Let's review growing in Humboldt County: few cops, less work, even worse health care, a wretched financial state, armed thieves, and possibly a federal seizure. In spite of all these factors why do so many people grow pot here? Cause it's one of the most beautiful places on earth and farming herb is the ONLY way many can manage to support themselves and their families while remaining in the area. The soil rocks, too. Once you live here you never want to leave. But don't move here, please. The last thing we need are more baby hippie rats spanging (spare changing for the uninitiated) people who have enough trouble supporting themselves.
The net effect of this economic crunch is that Humboldt is essentially a county in economic revolt against the U.S. Government. It is the only way many people here can earn a living. Sure there's that one percent making millions, but that's one percent. The rest are principally poor and lower middle class trying to get by. Only their jobs are illegal. Tens of millions of their illegal dollars go to the grocery stores, auto dealerships, and the electric company to name a few. It is eerie to live in a place where you know there is a real rebellion under way, where almost every dollar is "dirty." A pot rebellion born of necessity.
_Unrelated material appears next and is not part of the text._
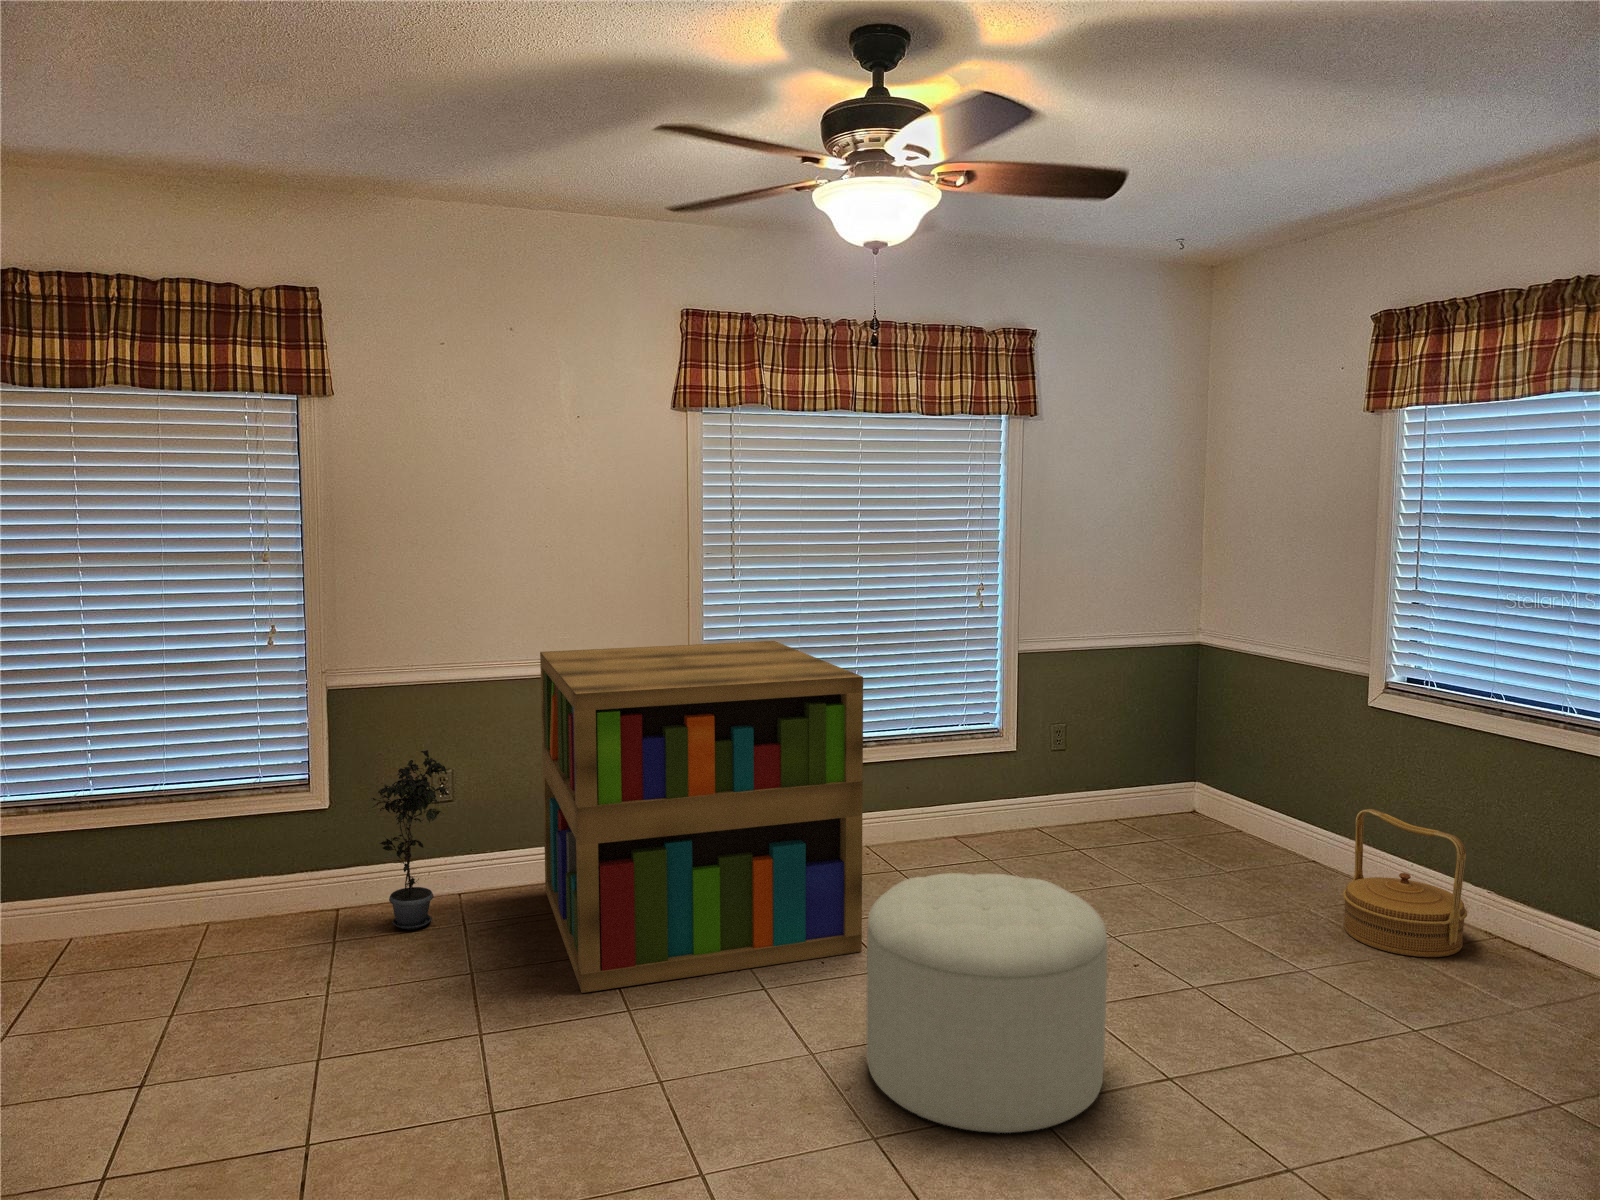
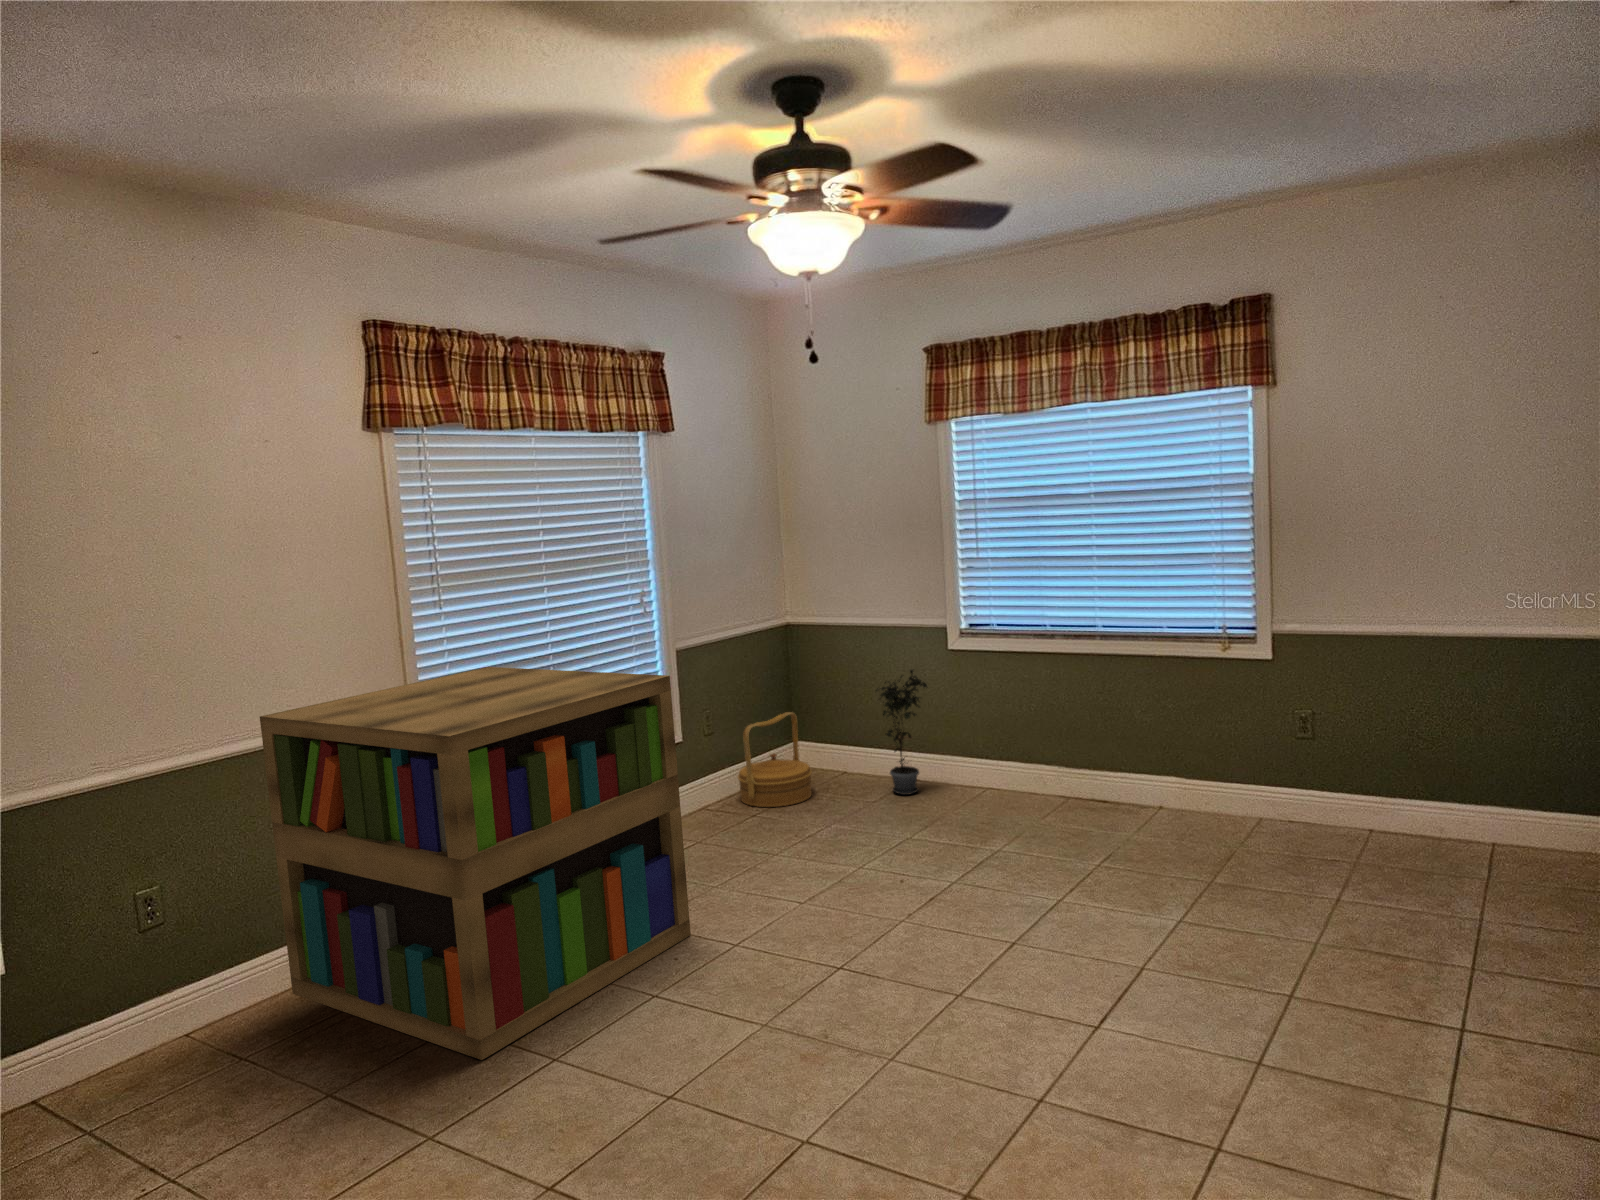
potted plant: present [372,750,449,929] -> present [876,670,927,795]
woven basket: present [1343,809,1467,957] -> present [738,712,812,807]
ottoman: present [867,873,1107,1133] -> none [789,811,996,1026]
*Meanwhile, thousands and thousands of out-of-staters move to NCal in hopes of the great life.... Every single one of them- a new 'little fish' to be exploited.

Have a nice day:)
 
This story is about 6 years old, I think, but some things never change, and it's worth a read...;)
 
Also, if anyone is interested, there was a movie produced (I'm sure most of you have seen it;) ) Called 'Homegrown' with Billy Bob Thornton, Jamie Lee Curtis and John Lithgow. It reflects the attitude of this article pretty well.